Another fine job Nigel


----------



## Nigelp (Jan 28, 2015)

Just one amendment, i think i said the watch was a 1985, its not these were made between 1974 and 1981, having received it i can confirm the watch dates to 1975, so it isnt that long into quartz production, only about 6 years after the intro of the astron, the feel is very 70's, the case is quiet deep and chunky but very sleek in profile, but its definitely 70's. By 1985 seiko had moved onto ultra slim quartz.

to quote from the article

Instead the GS and KS series were replaced with Grand Quartz and King Quartz.

Between 1974 and 1981 a large number of watches were introduced in these lines.

this is something ive noticed with mine which is quiet nice.

"Having reassembled the case back parts and refitted the new battery, I was rather startled to see the seconds hand leap forward 10 seconds to the 12 mark when I pulled out the crown to the time-setting position. Rather than this being some sort of fault, it is in fact a feature, there to aid in the rapid synchronization of time when resetting the watch."

a nice touch

also i can confirm the ar coating on the crystal it often looks like there is no glass there at all

"it's the AR coating that dominates proceedings:"


----------



## Nigelp (Jan 28, 2015)

furthermore the case design is very sleek known as the grammer of design. Im sure @badgersdad mentioned that a few years ago.

There is more to appreciate too in the case, reminiscent of the 'Grammar of Design' motif used in the Grand Seiko's produced from the late 1960's to mid-70's.

All in all it feels high quality especially for a watch thats nearly 50 years old, to have AR coatings is something else...for example the swiss including rolex and omega were still using resin crystals and this had an AR coated sapphire...


----------



## Nigelp (Jan 28, 2015)

Finally finished refreshing the case. It wasnt to hard just time consuming. Most of the marks were very light. So 800 then 2000 wet and dry and then a polish finishing with cape cod has seen the case come up mint and retain its all important sharp edges.

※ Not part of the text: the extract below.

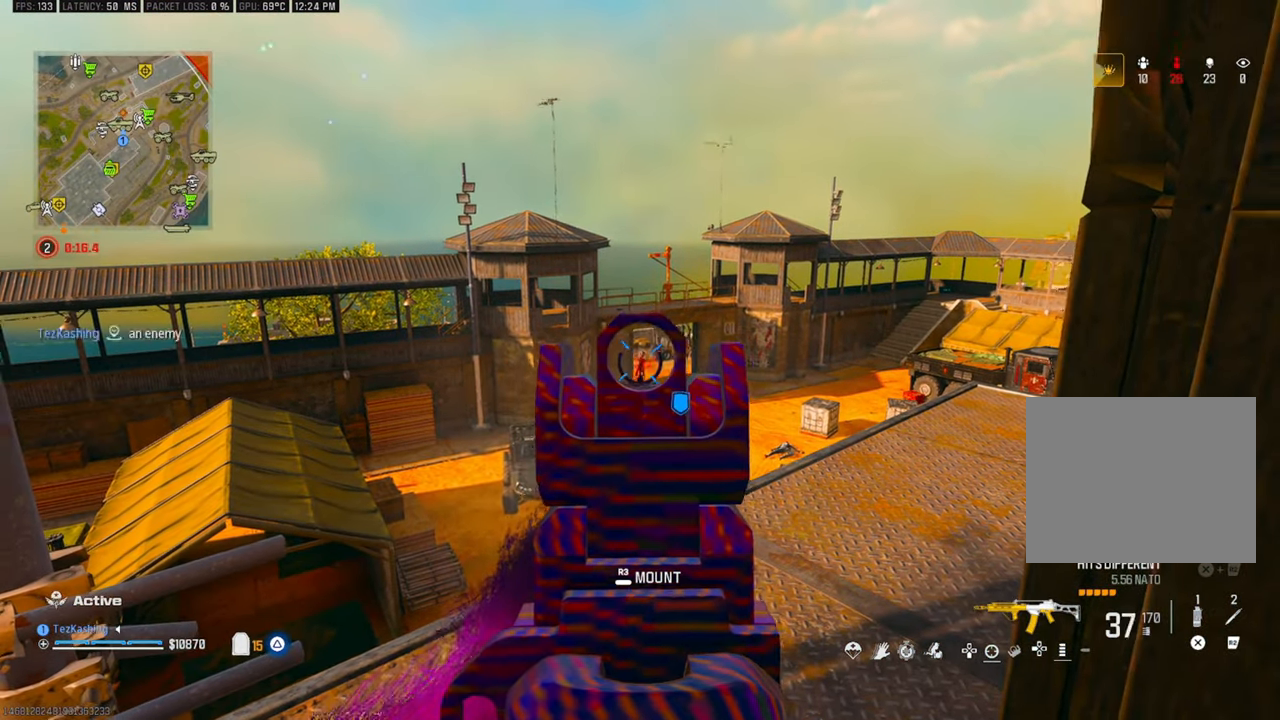
{"dt_ms": 500, "buttons": ["L1", "R1"], "left_stick": "center", "right_stick": "down", "events": []}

Ive ordered a fluco croco in matt black for it.





































Sent from my SM-J320FN using Tapatalk


----------



## Always"watching" (Sep 21, 2013)

Wow, a marvellous marathon thread @Nigelp - a labour of love and a watch to treasure.


----------



## Nigelp (Jan 28, 2015)

Does anyone know if these battery compartments should have an o ring gasket seal on them? Mine is very easy to undo with finger pressure. If so where to get from? Thanks










Sent from my SM-J320FN using Tapatalk


----------



## relaxer7 (Feb 18, 2016)

That's good looking job Nige. Well done mate!


----------



## Nigelp (Jan 28, 2015)

relaxer7 said:


> That's good looking job Nige. Well done mate!

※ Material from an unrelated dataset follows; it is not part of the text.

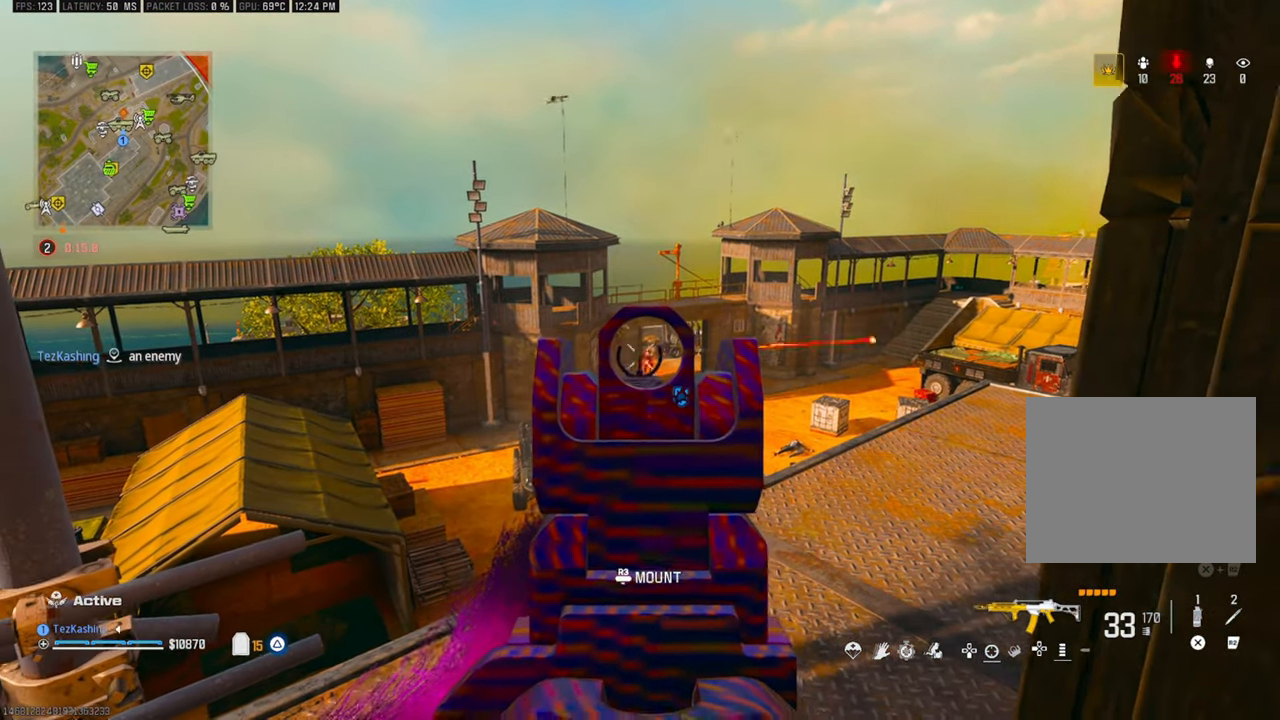
{"dt_ms": 500, "buttons": ["TRIANGLE", "R1"], "left_stick": "up", "right_stick": "down", "events": [[317, "left_stick", "left"], [417, "left_stick", "center"], [450, "TRIANGLE", "down"], [483, "L1", "up"], [500, "left_stick", "up"]]}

 cheers mate, it makes for a nice sort of class vintage beater, i guess it would have been a bit posh when new, now i guess its a bit spivy like driving around in an old Jag arthur daley style. :laugh:

[IMG alt="Image result for Jaguar xj series 2" data-ratio="74.98"]https://www.classics-oldtimers-cars.com/wp-content/uploads/2019/02/6-50-1023x767.jpg[/IMG]

a lot of fun


----------



## relaxer7 (Feb 18, 2016)

I've always fancied a Seiko Skyline but know nowt about vintage :laughing2dw:


----------



## Nigelp (Jan 28, 2015)

relaxer7 said:


> I've always fancied a Seiko Skyline but know nowt about vintage :laughing2dw:


 great watches just sold one on here thing to remeber with vintage is you can be left at the side of the road thumbing a lift and wondering what the time is...try a liner

ask @BondandBigM


----------



## Nigelp (Jan 28, 2015)

Just one update...seal or no seal on the battery compartment of these....it seems it doesnt have one. Ive looked at pictures across the net and had the feeler gauges out and the recess and the flange would not take a rubber seal it seems....probably why the watch makes no claims for water resistance. Odd but true it seems.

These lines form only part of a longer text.